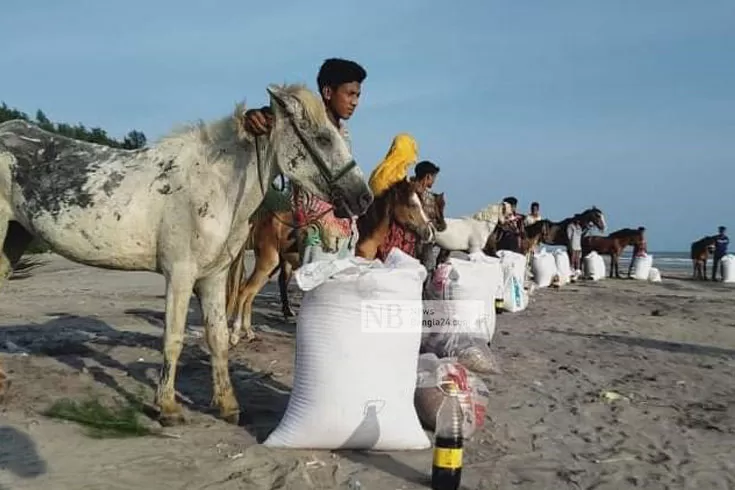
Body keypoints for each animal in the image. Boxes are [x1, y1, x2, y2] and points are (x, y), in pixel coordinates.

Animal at [0, 82, 370, 424]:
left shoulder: (213, 277)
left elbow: (218, 337)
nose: (362, 198)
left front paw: (227, 405)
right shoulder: (180, 273)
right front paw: (166, 407)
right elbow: (173, 338)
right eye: (322, 138)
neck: (212, 184)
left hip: (13, 241)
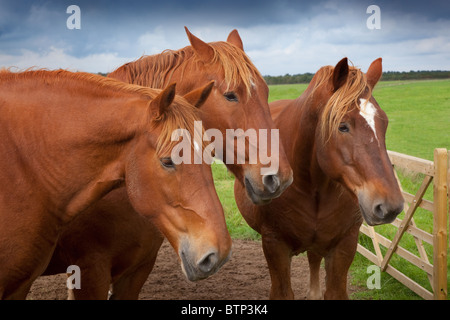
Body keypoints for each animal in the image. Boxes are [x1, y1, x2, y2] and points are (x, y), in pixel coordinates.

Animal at [236, 58, 404, 300]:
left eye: (384, 123)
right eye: (342, 126)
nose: (390, 206)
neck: (312, 187)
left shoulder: (345, 244)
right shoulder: (274, 244)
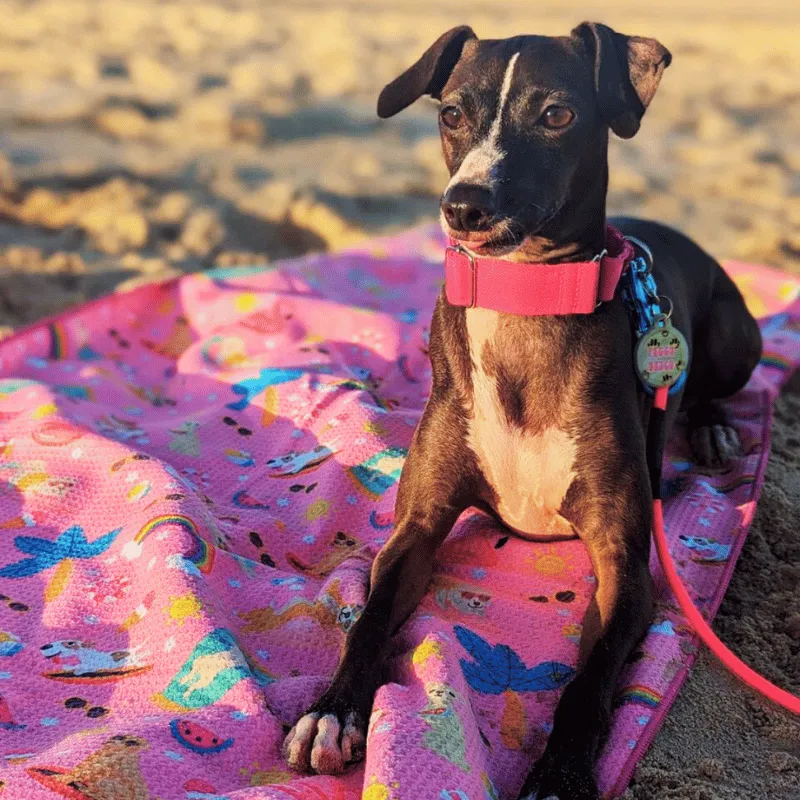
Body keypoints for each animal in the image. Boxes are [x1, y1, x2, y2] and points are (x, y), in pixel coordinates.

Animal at [282, 21, 764, 796]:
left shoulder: (624, 564)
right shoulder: (417, 528)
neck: (524, 305)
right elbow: (370, 615)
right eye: (451, 113)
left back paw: (714, 429)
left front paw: (561, 770)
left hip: (729, 337)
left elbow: (589, 679)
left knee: (718, 387)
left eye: (557, 114)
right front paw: (332, 711)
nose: (464, 206)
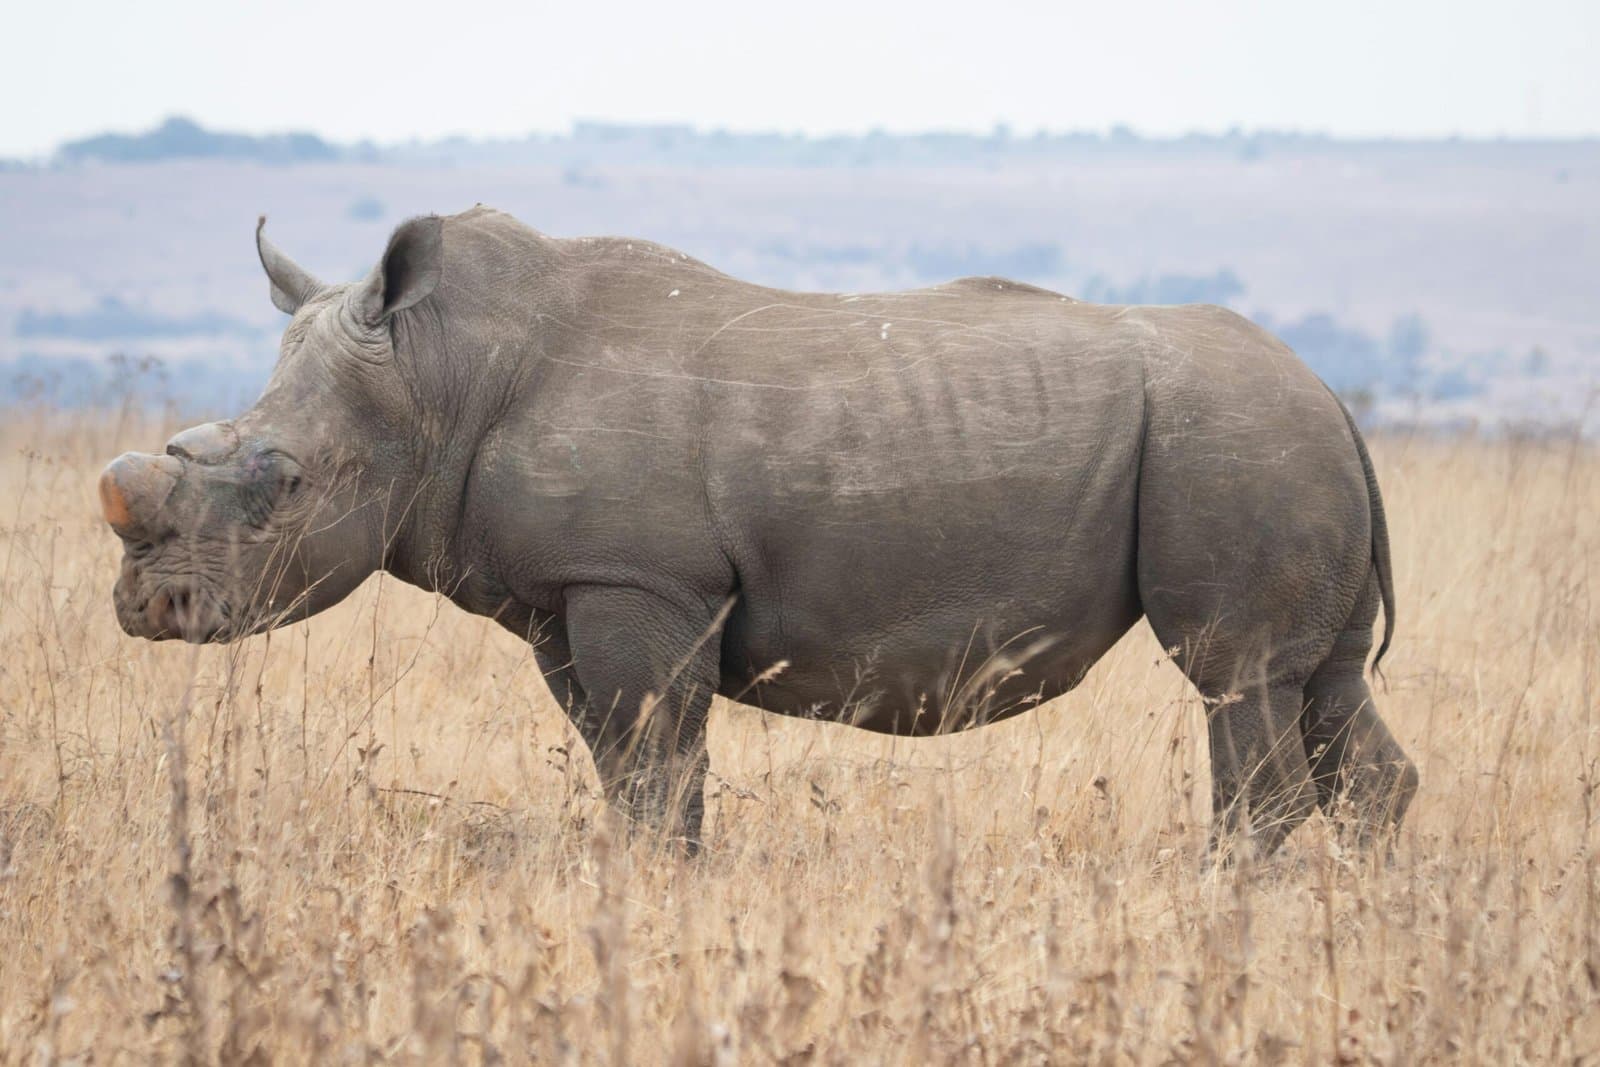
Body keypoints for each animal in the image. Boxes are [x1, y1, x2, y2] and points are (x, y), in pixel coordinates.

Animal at [101, 206, 1417, 858]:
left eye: (277, 479)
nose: (146, 607)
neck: (436, 375)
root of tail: (1337, 399)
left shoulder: (638, 579)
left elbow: (653, 755)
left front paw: (653, 888)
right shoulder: (569, 592)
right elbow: (630, 761)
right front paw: (647, 879)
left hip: (1231, 438)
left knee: (1235, 679)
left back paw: (1231, 900)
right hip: (1271, 438)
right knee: (1323, 688)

» **Goal of the exercise**
From the records above, give again only the part that opens with the line containing "neck: (312, 187)" and closes with the line containing "left eye: (557, 114)". Keep both ends but drop the pictures.

» **Result**
neck: (312, 187)
left shoulder: (345, 244)
right shoulder: (274, 244)
Body keypoints for each animal in the image. Boxes are [x1, y1, x2, y2] and points are (x, y), in pixel coordinates.

Animal at [282, 21, 764, 796]:
left shoulder: (624, 564)
right shoulder: (417, 528)
neck: (524, 305)
right elbow: (370, 615)
right eye: (451, 113)
left back paw: (714, 429)
left front paw: (561, 770)
left hip: (729, 337)
left elbow: (589, 679)
left knee: (718, 387)
left eye: (557, 114)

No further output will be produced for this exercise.